Source data:
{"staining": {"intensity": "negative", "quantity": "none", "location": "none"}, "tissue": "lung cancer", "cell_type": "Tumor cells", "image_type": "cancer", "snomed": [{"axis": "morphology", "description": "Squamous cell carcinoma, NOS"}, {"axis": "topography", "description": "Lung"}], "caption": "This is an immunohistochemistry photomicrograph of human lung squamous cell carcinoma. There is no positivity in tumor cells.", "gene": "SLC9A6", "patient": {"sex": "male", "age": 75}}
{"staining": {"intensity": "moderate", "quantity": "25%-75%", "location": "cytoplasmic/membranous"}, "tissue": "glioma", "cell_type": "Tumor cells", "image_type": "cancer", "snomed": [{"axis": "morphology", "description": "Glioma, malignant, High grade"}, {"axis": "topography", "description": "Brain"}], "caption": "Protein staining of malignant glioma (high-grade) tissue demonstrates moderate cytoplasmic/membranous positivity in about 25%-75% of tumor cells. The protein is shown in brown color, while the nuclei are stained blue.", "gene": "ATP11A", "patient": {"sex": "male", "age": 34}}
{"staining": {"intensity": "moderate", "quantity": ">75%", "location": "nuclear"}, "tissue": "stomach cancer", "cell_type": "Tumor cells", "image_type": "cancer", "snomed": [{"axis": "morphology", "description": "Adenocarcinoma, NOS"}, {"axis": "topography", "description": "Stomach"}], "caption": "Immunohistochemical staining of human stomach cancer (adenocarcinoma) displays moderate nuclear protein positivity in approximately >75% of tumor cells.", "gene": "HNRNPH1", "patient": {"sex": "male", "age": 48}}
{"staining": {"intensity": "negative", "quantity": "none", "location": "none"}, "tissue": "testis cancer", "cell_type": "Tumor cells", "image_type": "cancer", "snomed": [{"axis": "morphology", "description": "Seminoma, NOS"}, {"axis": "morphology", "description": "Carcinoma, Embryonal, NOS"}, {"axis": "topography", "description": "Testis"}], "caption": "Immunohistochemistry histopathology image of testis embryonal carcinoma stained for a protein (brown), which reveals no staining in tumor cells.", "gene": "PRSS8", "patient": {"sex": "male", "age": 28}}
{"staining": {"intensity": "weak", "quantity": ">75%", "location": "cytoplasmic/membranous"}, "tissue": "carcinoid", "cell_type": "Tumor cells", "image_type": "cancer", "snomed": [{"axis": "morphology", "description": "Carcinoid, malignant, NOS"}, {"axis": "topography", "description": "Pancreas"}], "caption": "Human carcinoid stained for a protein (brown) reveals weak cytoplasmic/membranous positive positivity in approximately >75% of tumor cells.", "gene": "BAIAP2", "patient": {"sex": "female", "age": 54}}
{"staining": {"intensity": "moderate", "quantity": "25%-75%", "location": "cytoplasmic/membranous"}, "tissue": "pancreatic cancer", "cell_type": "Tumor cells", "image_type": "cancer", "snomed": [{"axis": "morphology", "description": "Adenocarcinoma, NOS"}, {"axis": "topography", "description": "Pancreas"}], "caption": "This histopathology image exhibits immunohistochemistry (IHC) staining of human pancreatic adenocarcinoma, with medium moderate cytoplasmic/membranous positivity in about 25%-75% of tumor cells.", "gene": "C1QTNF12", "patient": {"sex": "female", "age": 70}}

Your task: Reproduce all records exactly, without omissions.

Exercise response:
{"staining": {"intensity": "negative", "quantity": "none", "location": "none"}, "tissue": "lung cancer", "cell_type": "Tumor cells", "image_type": "cancer", "snomed": [{"axis": "morphology", "description": "Squamous cell carcinoma, NOS"}, {"axis": "topography", "description": "Lung"}], "caption": "This is an immunohistochemistry photomicrograph of human lung squamous cell carcinoma. There is no positivity in tumor cells.", "gene": "SLC9A6", "patient": {"sex": "male", "age": 75}}
{"staining": {"intensity": "moderate", "quantity": "25%-75%", "location": "cytoplasmic/membranous"}, "tissue": "glioma", "cell_type": "Tumor cells", "image_type": "cancer", "snomed": [{"axis": "morphology", "description": "Glioma, malignant, High grade"}, {"axis": "topography", "description": "Brain"}], "caption": "Protein staining of malignant glioma (high-grade) tissue demonstrates moderate cytoplasmic/membranous positivity in about 25%-75% of tumor cells. The protein is shown in brown color, while the nuclei are stained blue.", "gene": "ATP11A", "patient": {"sex": "male", "age": 34}}
{"staining": {"intensity": "moderate", "quantity": ">75%", "location": "nuclear"}, "tissue": "stomach cancer", "cell_type": "Tumor cells", "image_type": "cancer", "snomed": [{"axis": "morphology", "description": "Adenocarcinoma, NOS"}, {"axis": "topography", "description": "Stomach"}], "caption": "Immunohistochemical staining of human stomach cancer (adenocarcinoma) displays moderate nuclear protein positivity in approximately >75% of tumor cells.", "gene": "HNRNPH1", "patient": {"sex": "male", "age": 48}}
{"staining": {"intensity": "negative", "quantity": "none", "location": "none"}, "tissue": "testis cancer", "cell_type": "Tumor cells", "image_type": "cancer", "snomed": [{"axis": "morphology", "description": "Seminoma, NOS"}, {"axis": "morphology", "description": "Carcinoma, Embryonal, NOS"}, {"axis": "topography", "description": "Testis"}], "caption": "Immunohistochemistry histopathology image of testis embryonal carcinoma stained for a protein (brown), which reveals no staining in tumor cells.", "gene": "PRSS8", "patient": {"sex": "male", "age": 28}}
{"staining": {"intensity": "weak", "quantity": ">75%", "location": "cytoplasmic/membranous"}, "tissue": "carcinoid", "cell_type": "Tumor cells", "image_type": "cancer", "snomed": [{"axis": "morphology", "description": "Carcinoid, malignant, NOS"}, {"axis": "topography", "description": "Pancreas"}], "caption": "Human carcinoid stained for a protein (brown) reveals weak cytoplasmic/membranous positive positivity in approximately >75% of tumor cells.", "gene": "BAIAP2", "patient": {"sex": "female", "age": 54}}
{"staining": {"intensity": "moderate", "quantity": "25%-75%", "location": "cytoplasmic/membranous"}, "tissue": "pancreatic cancer", "cell_type": "Tumor cells", "image_type": "cancer", "snomed": [{"axis": "morphology", "description": "Adenocarcinoma, NOS"}, {"axis": "topography", "description": "Pancreas"}], "caption": "This histopathology image exhibits immunohistochemistry (IHC) staining of human pancreatic adenocarcinoma, with medium moderate cytoplasmic/membranous positivity in about 25%-75% of tumor cells.", "gene": "C1QTNF12", "patient": {"sex": "female", "age": 70}}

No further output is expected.